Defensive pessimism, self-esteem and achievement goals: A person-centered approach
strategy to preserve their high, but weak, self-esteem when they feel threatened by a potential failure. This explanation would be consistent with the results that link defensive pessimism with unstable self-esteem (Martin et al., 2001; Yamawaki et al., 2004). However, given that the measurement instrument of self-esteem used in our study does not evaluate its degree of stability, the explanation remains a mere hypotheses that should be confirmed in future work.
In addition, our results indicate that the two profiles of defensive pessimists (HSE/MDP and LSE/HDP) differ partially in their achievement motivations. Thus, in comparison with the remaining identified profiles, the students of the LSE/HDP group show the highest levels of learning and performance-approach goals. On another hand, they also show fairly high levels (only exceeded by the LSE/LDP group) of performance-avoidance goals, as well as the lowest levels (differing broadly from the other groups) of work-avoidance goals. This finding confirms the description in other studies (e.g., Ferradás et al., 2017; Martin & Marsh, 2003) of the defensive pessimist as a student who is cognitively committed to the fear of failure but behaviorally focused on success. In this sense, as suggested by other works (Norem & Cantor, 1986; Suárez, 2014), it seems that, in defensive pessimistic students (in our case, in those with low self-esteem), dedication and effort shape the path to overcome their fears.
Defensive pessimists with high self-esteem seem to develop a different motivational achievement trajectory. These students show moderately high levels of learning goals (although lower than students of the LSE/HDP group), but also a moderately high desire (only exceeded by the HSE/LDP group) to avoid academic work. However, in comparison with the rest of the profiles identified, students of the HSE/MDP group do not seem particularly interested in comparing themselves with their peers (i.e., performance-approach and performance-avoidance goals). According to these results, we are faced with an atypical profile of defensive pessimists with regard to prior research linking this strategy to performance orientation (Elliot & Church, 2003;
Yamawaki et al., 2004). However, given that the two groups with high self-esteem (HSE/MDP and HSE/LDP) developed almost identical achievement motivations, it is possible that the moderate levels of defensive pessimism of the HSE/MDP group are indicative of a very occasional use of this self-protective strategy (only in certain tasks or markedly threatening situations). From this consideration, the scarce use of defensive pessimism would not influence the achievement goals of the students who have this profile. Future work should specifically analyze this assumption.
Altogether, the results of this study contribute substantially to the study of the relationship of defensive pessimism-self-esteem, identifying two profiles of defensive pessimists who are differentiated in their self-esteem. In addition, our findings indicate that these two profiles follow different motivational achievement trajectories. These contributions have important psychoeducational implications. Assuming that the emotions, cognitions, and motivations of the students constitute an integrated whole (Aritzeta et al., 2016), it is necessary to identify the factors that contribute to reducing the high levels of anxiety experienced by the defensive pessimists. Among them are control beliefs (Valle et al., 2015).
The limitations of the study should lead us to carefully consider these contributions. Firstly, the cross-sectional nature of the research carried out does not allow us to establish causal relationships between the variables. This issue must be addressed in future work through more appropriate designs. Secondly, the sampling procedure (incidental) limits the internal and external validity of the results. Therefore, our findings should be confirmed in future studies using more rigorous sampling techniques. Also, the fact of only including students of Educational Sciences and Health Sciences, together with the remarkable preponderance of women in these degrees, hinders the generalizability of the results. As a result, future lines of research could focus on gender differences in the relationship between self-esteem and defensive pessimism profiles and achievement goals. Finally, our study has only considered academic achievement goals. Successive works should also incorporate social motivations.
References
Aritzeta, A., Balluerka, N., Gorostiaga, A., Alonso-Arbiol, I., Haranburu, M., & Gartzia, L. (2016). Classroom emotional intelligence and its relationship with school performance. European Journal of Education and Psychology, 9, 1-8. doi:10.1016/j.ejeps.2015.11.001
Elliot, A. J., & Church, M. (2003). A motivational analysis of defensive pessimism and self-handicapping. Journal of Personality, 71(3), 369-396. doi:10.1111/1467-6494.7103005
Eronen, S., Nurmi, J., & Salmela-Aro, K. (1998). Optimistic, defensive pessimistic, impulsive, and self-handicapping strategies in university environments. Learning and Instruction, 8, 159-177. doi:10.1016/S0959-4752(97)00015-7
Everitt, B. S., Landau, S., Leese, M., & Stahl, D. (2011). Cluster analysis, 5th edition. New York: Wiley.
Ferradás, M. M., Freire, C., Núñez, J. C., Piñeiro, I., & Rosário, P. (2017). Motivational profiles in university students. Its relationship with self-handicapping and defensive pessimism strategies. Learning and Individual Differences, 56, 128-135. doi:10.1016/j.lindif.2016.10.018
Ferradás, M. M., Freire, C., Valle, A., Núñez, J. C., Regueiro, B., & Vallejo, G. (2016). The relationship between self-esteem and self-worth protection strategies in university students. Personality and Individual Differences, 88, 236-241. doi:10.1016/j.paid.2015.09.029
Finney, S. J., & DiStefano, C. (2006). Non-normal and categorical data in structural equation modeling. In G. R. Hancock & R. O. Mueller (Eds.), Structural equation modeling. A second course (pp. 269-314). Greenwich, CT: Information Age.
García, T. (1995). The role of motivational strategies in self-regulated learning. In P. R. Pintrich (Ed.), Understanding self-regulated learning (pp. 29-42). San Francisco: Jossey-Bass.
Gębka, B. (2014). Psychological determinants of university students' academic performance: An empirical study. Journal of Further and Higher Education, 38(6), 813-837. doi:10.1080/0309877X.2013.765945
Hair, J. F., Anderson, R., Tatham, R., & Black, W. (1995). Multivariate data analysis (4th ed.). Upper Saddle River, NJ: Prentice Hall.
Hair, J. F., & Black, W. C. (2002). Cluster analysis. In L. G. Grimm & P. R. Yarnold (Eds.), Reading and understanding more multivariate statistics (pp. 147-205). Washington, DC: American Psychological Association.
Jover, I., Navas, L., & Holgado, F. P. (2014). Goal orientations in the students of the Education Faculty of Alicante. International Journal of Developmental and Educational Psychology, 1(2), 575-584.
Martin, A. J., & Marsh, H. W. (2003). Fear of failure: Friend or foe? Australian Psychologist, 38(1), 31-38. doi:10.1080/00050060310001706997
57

# # #

Problem to work on:
Among the records, find every line holding the word "identified" and copy it.

Task solution:
In addition, our results indicate that the two profiles of defensive pessimists (HSE/MDP and LSE/HDP) differ partially in their achievement motivations. Thus, in comparison with the remaining identified profiles, the students of the LSE/HDP group show the highest levels of learning and performance-approach goals. On another hand, they also show fairly high levels (only exceeded by the LSE/LDP group) of performance-avoidance goals, as well as the lowest levels (differing broadly from the other groups) of work-avoidance goals. This finding confirms the description in other studies (e.g., Ferradás et al., 2017; Martin & Marsh, 2003) of the defensive pessimist as a student who is cognitively committed to the fear of failure but behaviorally focused on success. In this sense, as suggested by other works (Norem & Cantor, 1986; Suárez, 2014), it seems that, in defensive pessimistic students (in our case, in those with low self-esteem), dedication and effort shape the path to overcome their fears.
Defensive pessimists with high self-esteem seem to develop a different motivational achievement trajectory. These students show moderately high levels of learning goals (although lower than students of the LSE/HDP group), but also a moderately high desire (only exceeded by the HSE/LDP group) to avoid academic work. However, in comparison with the rest of the profiles identified, students of the HSE/MDP group do not seem particularly interested in comparing themselves with their peers (i.e., performance-approach and performance-avoidance goals). According to these results, we are faced with an atypical profile of defensive pessimists with regard to prior research linking this strategy to performance orientation (Elliot & Church, 2003;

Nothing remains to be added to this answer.